Page 1 of 1

Crawling Dynamic Database Content

Posted: Wed Jan 03, 2007 1:09 pm
by lcherry0
Is it possible to crawl a dynamic web site using aspx pages via Webinator? If so, how is this done? Do you need a particular version of Webinator to do this?

Crawling Dynamic Database Content

Posted: Wed Jan 03, 2007 1:17 pm
by mark
Yes. Nothing special needed. Just make sure .aspx is in the allowed "extensions" list, remove ? from the default "exclusions", and turn off "strip queries".

If you have a perpetual calendar or any other such thing that just keeps returning more pages forever you should add an exclusion or set max depth to prevent going too deep into those.

Crawling Dynamic Database Content

Posted: Wed Jan 03, 2007 1:51 pm
by lcherry0
Yes, I see that it crawls aspx pages with those settings. What if I want to take this a step further and crawl an underlying database? Information from this database is typically returned on the web site when a user enters a zip code using a web form.

Crawling Dynamic Database Content

Posted: Wed Jan 03, 2007 2:18 pm
by mark
Where the data comes from doesn't really matter much. It's all in how it's presented on a web page. You can put a query string into a url to do form inputs. Something like
http://somesite/find.aspx?zip=44107
or, if it insists on method POST,
http-post://somesite/find.aspx?zip=44107

The first url above will work in a browser so you can experiment.
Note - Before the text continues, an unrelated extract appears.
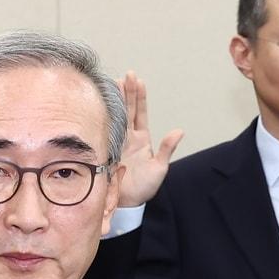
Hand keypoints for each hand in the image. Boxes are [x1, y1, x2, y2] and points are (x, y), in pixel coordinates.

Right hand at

The second is a Webinator specific syntax.

If making the database searchable is the primary purpose of your index you should be using the Texis product instead of Webinator.

Crawling Dynamic Database Content

Posted: Wed Jan 03, 2007 3:07 pm
by lcherry0
If I used Texis, how would I configure it to index a database?

Crawling Dynamic Database Content

Posted: Wed Jan 03, 2007 4:33 pm
by mark
There are various ways to load data into a Texis database. There's timport (command line and vortex versions), C API, Perl DBD, Java JDBC.

Importing the data into Texis is more precise than scraping web pages and allows specialized schemas and more flexible multi-field searches with various grouping and ordering options. Using Texis gives you full control of the application instead of trying to shoehorn something into Webinator.